Quelle idée ils avaient eue de chausser les raquettes ce matin-là.

            La veille, ils avaient pris la route jusqu'à ce petit village de montagne, et déjà cela n'avait pas été une partie de plaisir. Mais la location du chalet qui courait jusqu'à samedi prochain leur avait coûté assez cher, intempéries ou non, il fallait qu'ils en profitent. A trente kilomètres de l'arrivée, ils avaient dû mettre les chaines. Et cela n'avait pas été une mince affaire, la notice explicative étant en espagnol, et les schémas peu parlants.

            Georges et Thibaut étaient remontés dans la voiture les mains gelées. Ils avaient fini la route avec les anti-brouillard et les flocons qui virevoltaient dans la lumière.

            Elle avait le cœur serré en arrivant, il avait encore fallu faire la soupe et le feu de cheminée, la maison inoccupée sentait l'humidité et le renfermé, et pour se coucher dans les draps glacés ils avaient dû faire preuve d'héroïsme.
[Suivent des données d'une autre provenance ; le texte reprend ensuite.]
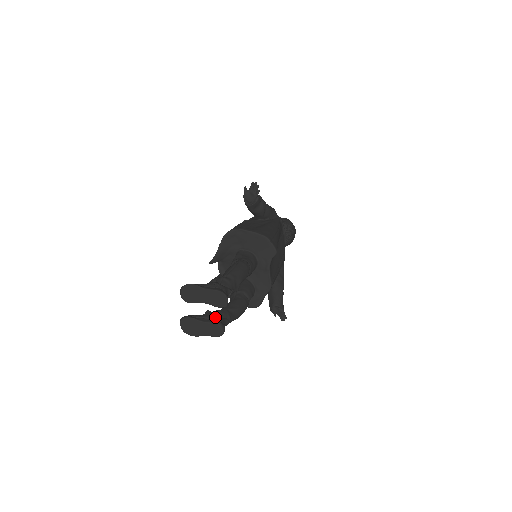
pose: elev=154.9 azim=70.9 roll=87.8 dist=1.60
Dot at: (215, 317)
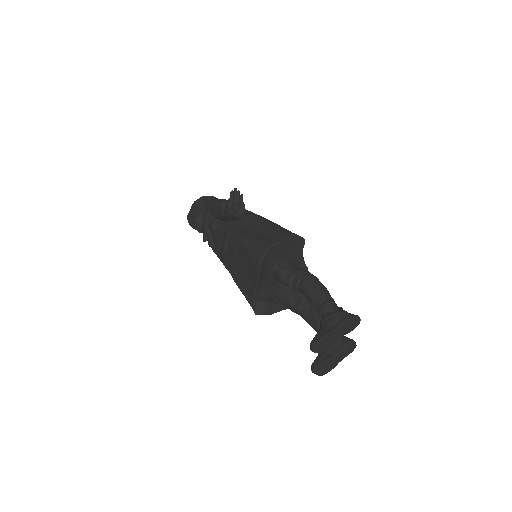
Dot at: (339, 340)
Était-ce la fatigue, ils avaient quand même trouvé le moyen de se prendre le bec à propos du gamin. À douze ans, il passait son temps à tapoter son écran, il n'avait même pas été question d'inviter un copain, il n'en avait pas. Georges trouvait qu'elle le couvait trop, elle, que cela ne servait à rien de le braquer. Ils l'avaient eu sur le tard, alors qu'ils s'étaient bien habitués à leur tranquillité.

            C'était pour l'aérer, et dans l'espoir qu'il prendrait enfin des épaules, qu'ils l'emmenaient régulièrement à la montagne. Dieu merci, il ne traînait pas trop des pieds, et n'avait même pas exprimé le désir de se mettre au ski. Sans doute par peur de ne pas y arriver, mais cela les arrangeait. Ils avaient loué trois paires de raquettes chez Décathlon, le vendeur les avait assurés qu'ils n'auraient aucune difficulté technique, il fallait juste bien les attacher et ils pourraient aller partout, même dans la poudreuse.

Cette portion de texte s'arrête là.